И всё-то ей было интересно, и до всего ей дело, и про всех она помнила, Мария наша. Бывало, особливо осенью, набьётся в землянку народ, сырость, духота, сверху пода каплет, под ногами хлюпает, со стен сочится, шинель на тебе мокрая, колом, аж пар идёт, цыганский пот до костей прошибает, а она войдёт — ну, точно солнышко из-за туч, и теплее и светлее станет, ей-богу. К одному подойдёт, спросит: «Как жена-то, пишет?» Другому, новичку какому-нибудь, покажет, как портянку подвернуть, чтоб ноги не сбивала. Третьему поможет письмо домой накарябать… Вы вот спросите ребят: никто лучше её письма эти писать не умел, такие они у неё душевные получались. Четвёртому, глядишь, пуговицу к шинели пришила. А то был у нас один, вроде из цыган, здоровенный малый, и всё не брился, — щетина чёрная, жёсткая, как проволока, — так, бывало, и ходит, как овца нестриженная. Так вот ему она раз бритвенный ножичек подарила да при всех. Мы со смеху как грохнем, а он, что ты думаешь, с тех пор бриться стал.
Вот этак поговорит, пошутит, точно лучиком душу погреет, и в другую землянку, а уж из третьей кричат: «Товарищ Мария, к нам, свежей кашки отведать!» А из четвёртой: «Мария, нас не забудь, у нас чай с сахаром». И она не забудет. Всех приветит, всякому доброе слово найдёт. Вот она какая, Мария-то наша. Да-а-а.
Ну, а что касаемо настоящей её службы санинструктора, это, значит, чтобы во время боя раненым первую помощь оказывать и из огня их выносить, то тут я вам скажу так: много я за гражданскую и эту войну видел ихнего брата, по-старому говоря, сестриц милосердных, но такой, как Мария, второй видеть не привелось. Вот всех казаков спросите — не вру. Уж тут хоть кругом земля гори, а она своё дело делает, раненого найдёт и перевяжет и из огня вынесет. Поболе ста человек она так-то вот переносила. Ну и меня самого тоже. Я-то, правда, без памяти тогда был, не помню, как всё это самое получилось, а вот он сознания не терял, всё как есть помнит, он вам лучше расскажет, как Мария наша под огнём работала и его, стало быть, у самой смерти из-под косы выхватила…

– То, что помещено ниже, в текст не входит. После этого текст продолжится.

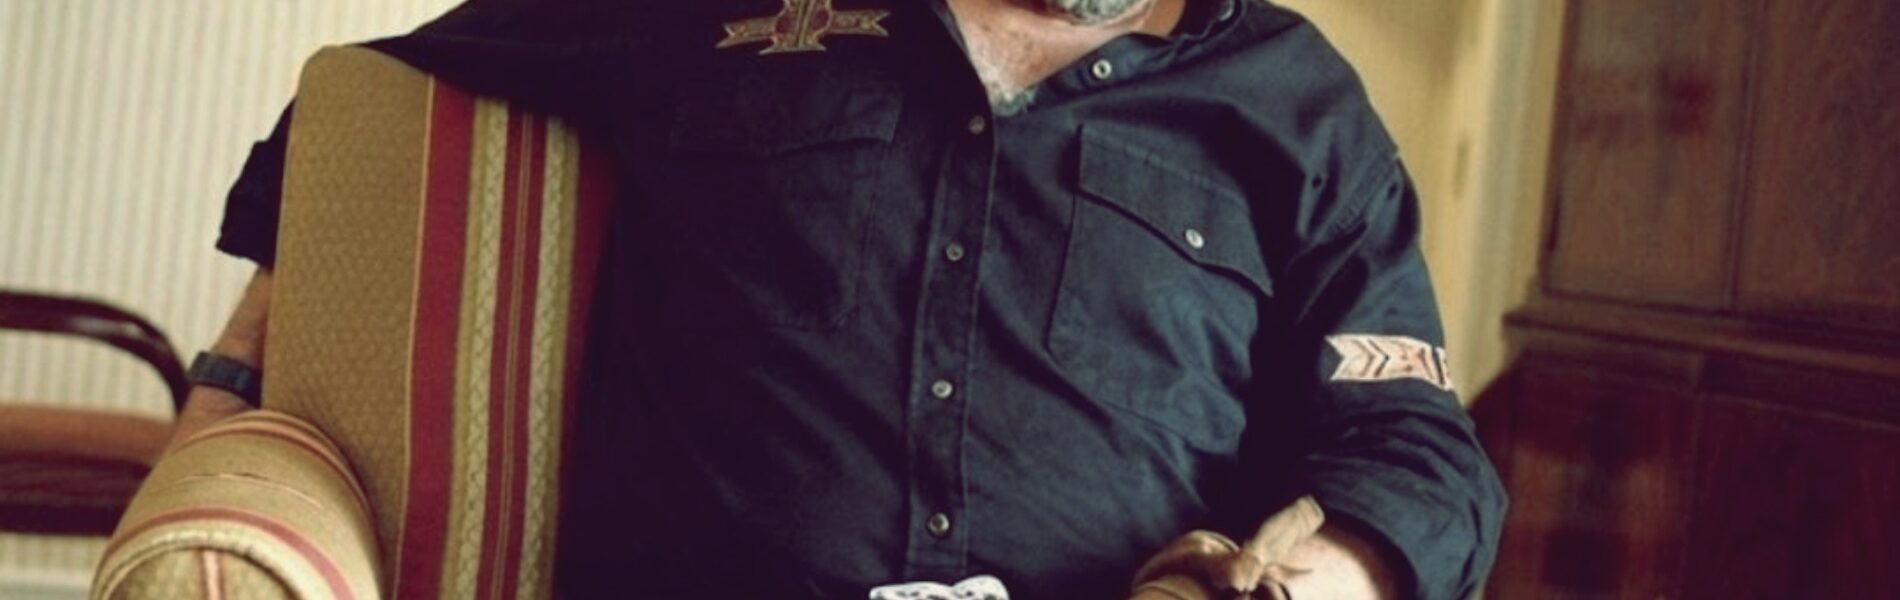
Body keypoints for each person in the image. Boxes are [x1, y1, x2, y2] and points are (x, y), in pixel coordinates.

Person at [174, 0, 1505, 597]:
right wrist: (233, 382)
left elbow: (1415, 451)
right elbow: (366, 110)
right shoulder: (717, 10)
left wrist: (1291, 590)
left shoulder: (1296, 106)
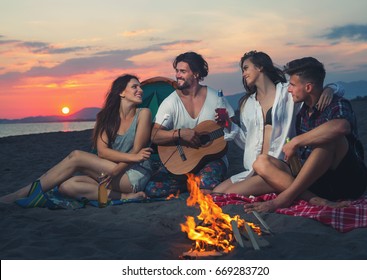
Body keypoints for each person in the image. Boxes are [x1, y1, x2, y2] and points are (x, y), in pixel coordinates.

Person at [0, 74, 153, 207]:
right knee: (66, 186)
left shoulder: (143, 114)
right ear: (121, 92)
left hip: (132, 175)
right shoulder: (105, 118)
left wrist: (115, 171)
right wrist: (114, 170)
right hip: (112, 173)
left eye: (140, 87)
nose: (140, 90)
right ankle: (126, 197)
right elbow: (102, 152)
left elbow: (136, 151)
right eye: (134, 87)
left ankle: (22, 193)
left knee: (77, 156)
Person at [244, 57, 367, 213]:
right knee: (261, 162)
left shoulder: (336, 104)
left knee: (329, 139)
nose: (289, 89)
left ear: (308, 87)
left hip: (347, 181)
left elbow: (341, 127)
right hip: (318, 181)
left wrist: (296, 142)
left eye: (292, 85)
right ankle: (314, 199)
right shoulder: (302, 111)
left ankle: (284, 198)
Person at [213, 51, 342, 196]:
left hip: (280, 165)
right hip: (253, 168)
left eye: (246, 68)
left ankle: (308, 197)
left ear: (260, 66)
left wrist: (331, 89)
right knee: (216, 192)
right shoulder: (247, 104)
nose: (243, 74)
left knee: (225, 196)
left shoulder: (287, 92)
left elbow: (313, 86)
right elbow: (247, 142)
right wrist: (228, 125)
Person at [145, 51, 236, 197]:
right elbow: (155, 135)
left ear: (196, 74)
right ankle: (191, 182)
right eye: (177, 71)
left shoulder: (215, 98)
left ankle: (192, 184)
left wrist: (227, 122)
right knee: (152, 189)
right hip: (182, 162)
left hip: (210, 161)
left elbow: (231, 128)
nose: (177, 75)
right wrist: (180, 133)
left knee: (206, 188)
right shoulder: (171, 102)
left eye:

Завийхвост показал на высокого хмурого казака с вислыми, закуренными до желтизны усами, и тот, не выпуская изо рта трубки, точно со дна бочки загудел хрипловатым басом, медленно отсекая слова:
— Было. Спасла. С того света, считаю, вернула. Это точно. В атаку мы шли. На Керчь. До самого города, почитай, прорвались. Ничего. Артиллерия наша немца оглоушила. Молчал. Потом одумался да как огнём жахнет! Преисподняя открылась. Тут меня и чиркнуло осколками. Сразу в обе ноги. Я с копыт. Лежу чурка чуркой, а кровь, как из бурдюка, хлыщет. Чую — слабею, в глазах ясные круги, значит конец мой пришёл. А кругом земля на дыбы поднялась. Кто за мной в этакое-то пекло сунется? Уже и кричать перестал. Кричи не кричи, разве кто услышит? И вдруг чую, спрашивает кто-то: «Жив?» Слышу — Мария. Она, голубушка. Кубанка на затылке, волосы вразмёт. «Куда ранен? — И руки её по мне с бинтом забегали, осторожные, мягкие, как лисята. — Потерпи, потерпи, — говорит, — родненький, сейчас легче станет. Голову-то не поднимай, — говорит, — снесёт». — «Что же, — спрашиваю её, — ты-то заговорённая, тебя-то осколок не возьмёт, что ли?» А она смеётся. Это под таким-то огнём смеётся! «Я, — говорит, — слово такое знаю, мне, — говорит, — моряк один под Одессой слово такое сказал, что теперь меня ничто не берёт». А сама бинтует, бинтует… И где только такая родилась и выросла, Мария наша?
— Ну, это мне в точности всё известно: и откуда она, и кто такая. Она сама мне всё это рассказывала, — перебил Завийхвост. — Помню, когда меня в третий раз ранило и ждал я, когда эвакуируют в этот самый медсанбат, рана у меня уж очень мозжила. Ну, хоть на крик кричи. Лежу, челюсти стиснул, аж зубы крошатся. А Мария подошла ко мне, взяла за руку, волосы поправила, и сразу мне вроде легче стало. А тут другие стонут, зовут её, а мне не хочется, чтобы она от меня отошла. Вот я и завёл разговор. Спрашиваю: откуда вы, дескать, сестрица, из каких таких сами будете, не москвичка ли часом? «Нет, — отвечает, — я одесская».